To be fair in my comment, I will mention some powerful forces that drive that attitude:
Practitioners are increasingly faced with heavier schedules, to make up for reduced reimbursements, and they can’t take extra time to explain notes in the medical record. Patient CAN become much harder to manage after they misunderstand information in their medical chart. Medical records contain some of the most specialized knowledge available to mankind, and that knowledge often DOES require translation or interpretation to the uninitiated.
What we need is balance. How we achieve that is at the heart of the debate, and will depend on technology, patient education, a shift in understanding about who is responsible for the data and the decisions made from that data, and lots of time and patience.

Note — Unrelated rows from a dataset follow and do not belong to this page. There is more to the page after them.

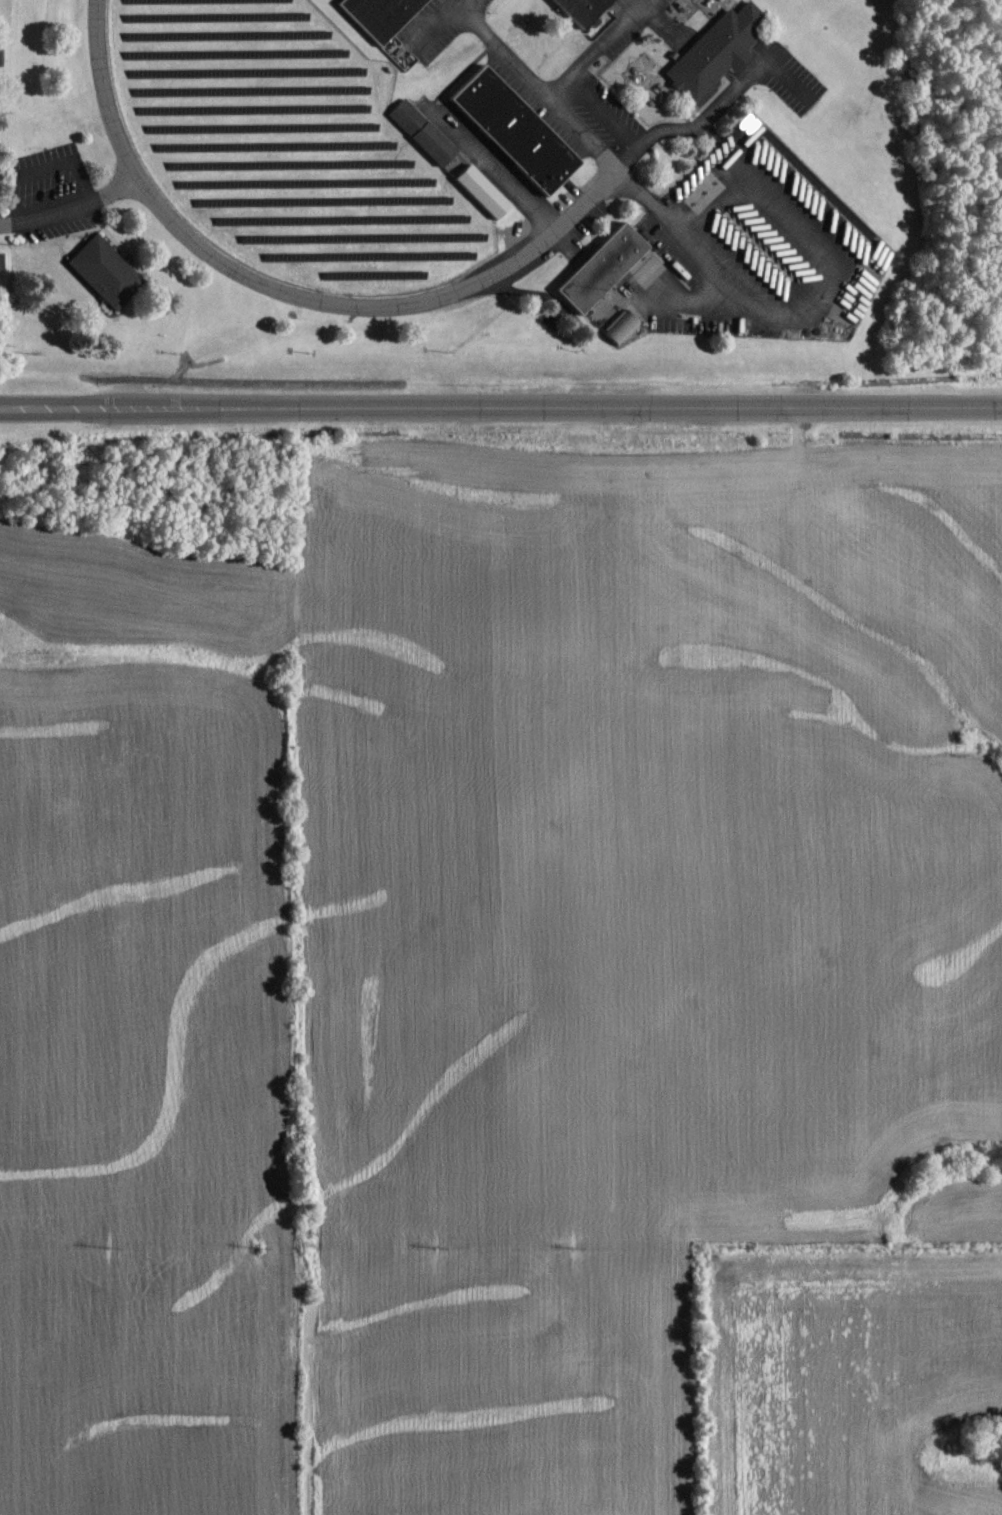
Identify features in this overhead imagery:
building: (580, 9)
building: (378, 15)
road: (434, 19)
road: (595, 46)
building: (720, 46)
road: (537, 83)
road: (718, 105)
building: (422, 127)
building: (512, 133)
road: (500, 169)
building: (481, 191)
road: (718, 205)
road: (72, 211)
road: (796, 220)
building: (599, 269)
building: (106, 270)
road: (718, 270)
road: (292, 285)
building: (620, 328)
road: (501, 407)

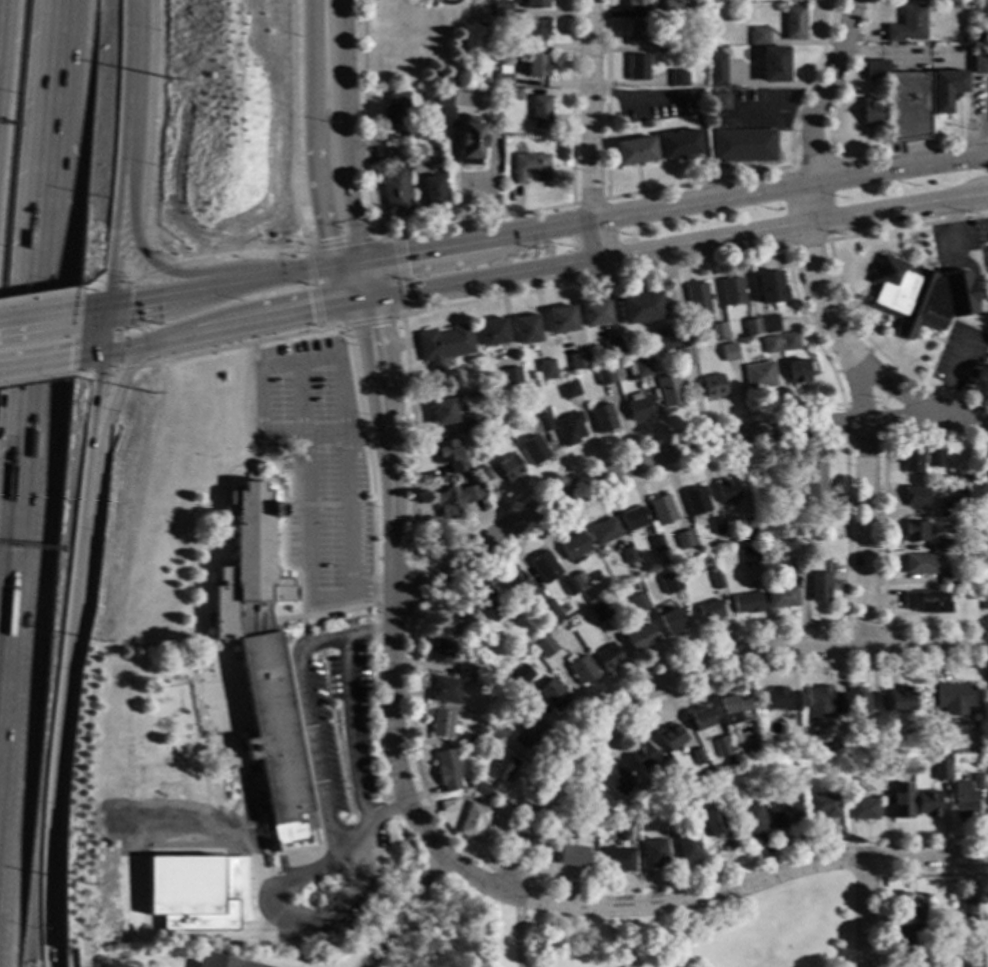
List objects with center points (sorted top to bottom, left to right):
building: (797, 0)
building: (928, 1)
building: (985, 1)
building: (535, 4)
building: (637, 5)
building: (671, 8)
building: (499, 9)
building: (699, 9)
building: (794, 23)
building: (906, 25)
building: (534, 30)
building: (637, 33)
building: (979, 36)
building: (759, 37)
road: (325, 42)
building: (668, 46)
building: (506, 47)
building: (979, 62)
building: (774, 65)
building: (536, 66)
building: (637, 68)
building: (716, 69)
road: (130, 77)
building: (678, 78)
power tower: (168, 80)
building: (503, 80)
building: (945, 90)
building: (511, 94)
building: (441, 99)
building: (720, 102)
building: (903, 103)
building: (395, 110)
building: (540, 112)
road: (778, 112)
building: (872, 113)
building: (445, 117)
building: (646, 124)
road: (592, 129)
road: (54, 132)
building: (421, 132)
building: (470, 141)
building: (679, 144)
building: (743, 146)
building: (634, 151)
building: (415, 155)
building: (382, 156)
road: (797, 166)
building: (530, 167)
road: (340, 173)
road: (316, 175)
building: (394, 191)
building: (433, 191)
road: (292, 193)
road: (590, 201)
road: (673, 207)
road: (477, 221)
road: (113, 230)
traffic signals: (327, 240)
road: (343, 243)
road: (807, 244)
road: (679, 246)
road: (963, 256)
traffic signals: (406, 257)
road: (349, 265)
road: (166, 271)
road: (399, 274)
road: (137, 277)
road: (836, 280)
traffic signals: (107, 281)
road: (365, 282)
road: (344, 285)
road: (90, 287)
road: (220, 287)
building: (770, 288)
road: (312, 290)
building: (731, 291)
road: (39, 295)
building: (918, 296)
building: (697, 297)
road: (857, 299)
road: (361, 302)
traffic signals: (128, 303)
road: (93, 308)
building: (641, 308)
road: (371, 310)
road: (985, 311)
traffic signals: (310, 312)
road: (361, 312)
building: (595, 314)
road: (41, 317)
building: (561, 320)
road: (367, 321)
road: (828, 321)
building: (769, 324)
road: (117, 326)
road: (241, 326)
road: (867, 326)
building: (751, 327)
traffic signals: (372, 328)
road: (101, 330)
building: (526, 330)
building: (492, 332)
building: (718, 332)
building: (787, 338)
building: (669, 339)
road: (938, 339)
building: (444, 345)
building: (770, 345)
building: (611, 347)
road: (116, 351)
road: (938, 351)
building: (728, 352)
road: (90, 355)
parking lot: (960, 355)
building: (654, 357)
building: (684, 357)
traffic signals: (68, 359)
building: (578, 362)
road: (40, 363)
road: (263, 368)
building: (545, 369)
building: (641, 369)
road: (114, 371)
building: (797, 371)
road: (954, 372)
road: (87, 375)
road: (355, 375)
building: (511, 376)
building: (604, 376)
building: (759, 376)
road: (41, 380)
traffic signals: (97, 382)
building: (713, 386)
building: (569, 390)
road: (897, 390)
building: (669, 392)
power tower: (148, 394)
road: (379, 396)
building: (639, 407)
road: (766, 411)
building: (442, 412)
road: (108, 413)
road: (93, 416)
building: (603, 419)
building: (470, 424)
building: (540, 425)
building: (569, 429)
road: (845, 439)
building: (533, 450)
road: (670, 454)
building: (450, 456)
building: (935, 459)
building: (911, 460)
building: (984, 463)
parking lot: (317, 467)
building: (509, 468)
building: (484, 475)
road: (270, 479)
building: (815, 485)
building: (932, 489)
building: (726, 491)
building: (915, 496)
building: (454, 500)
road: (307, 501)
building: (696, 501)
road: (317, 505)
building: (951, 507)
building: (661, 510)
building: (759, 516)
road: (350, 517)
building: (632, 519)
building: (746, 520)
building: (716, 526)
road: (23, 528)
building: (603, 532)
building: (913, 532)
road: (882, 533)
building: (684, 539)
road: (79, 543)
building: (809, 543)
building: (656, 545)
building: (948, 545)
building: (575, 548)
building: (749, 555)
building: (627, 556)
building: (919, 564)
building: (793, 567)
building: (544, 568)
building: (712, 570)
road: (409, 571)
building: (946, 578)
building: (669, 580)
building: (579, 581)
building: (716, 581)
building: (518, 585)
building: (568, 586)
building: (819, 587)
building: (781, 597)
building: (926, 602)
building: (983, 602)
building: (638, 603)
building: (746, 603)
building: (489, 605)
building: (551, 611)
building: (709, 611)
road: (322, 613)
building: (598, 614)
building: (463, 622)
building: (670, 622)
building: (609, 626)
road: (848, 628)
building: (640, 638)
power tower: (100, 642)
building: (545, 647)
building: (441, 652)
road: (409, 659)
building: (608, 659)
building: (263, 661)
building: (582, 671)
road: (689, 671)
building: (465, 672)
building: (514, 677)
building: (987, 682)
building: (445, 691)
building: (553, 695)
building: (952, 698)
building: (780, 700)
building: (900, 700)
building: (860, 701)
building: (755, 705)
building: (822, 705)
road: (392, 707)
building: (735, 710)
parking lot: (354, 713)
building: (700, 719)
building: (441, 724)
road: (350, 727)
building: (495, 731)
building: (526, 731)
building: (919, 732)
parking lot: (327, 736)
building: (671, 737)
building: (471, 742)
building: (721, 747)
building: (771, 750)
building: (642, 756)
road: (306, 757)
building: (697, 757)
building: (942, 766)
building: (503, 768)
building: (668, 768)
building: (987, 769)
building: (447, 771)
building: (616, 780)
building: (977, 781)
road: (53, 787)
building: (852, 787)
building: (481, 790)
building: (648, 792)
road: (1, 796)
building: (964, 801)
building: (899, 803)
building: (929, 803)
building: (597, 804)
building: (823, 805)
building: (448, 806)
building: (864, 810)
building: (783, 815)
building: (987, 819)
building: (581, 820)
building: (753, 820)
building: (473, 821)
building: (716, 826)
building: (569, 829)
road: (541, 834)
road: (350, 835)
road: (335, 845)
building: (687, 845)
building: (654, 854)
building: (571, 856)
road: (876, 856)
building: (615, 860)
road: (518, 874)
road: (889, 874)
road: (1, 878)
power tower: (86, 884)
road: (746, 885)
building: (188, 896)
building: (967, 906)
building: (913, 908)
road: (403, 909)
road: (864, 913)
building: (980, 914)
road: (519, 932)
park: (644, 932)
building: (914, 937)
building: (947, 948)
building: (219, 962)
building: (913, 962)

I agree with Ann, the best defense is a good offense. I am managing my family’s healthcare along with my mother, who has recently been diagnosed with hypertension in an online version, HealthVault, which is just easier for me than paper. I wish I had access to all of my family’s records, but until I get to see them, I rely on what I can create for myself. I have seen a lot lately talking about access to your records, and I do wonder whose they really are? I am paying the doctor for a service, so would the record be technically considered a description of the service, sort of like what your repairman would hand you? Or because the doctor has added his professional insight to the record, does it become his? I don’t know. But I should at least be able to see them, right?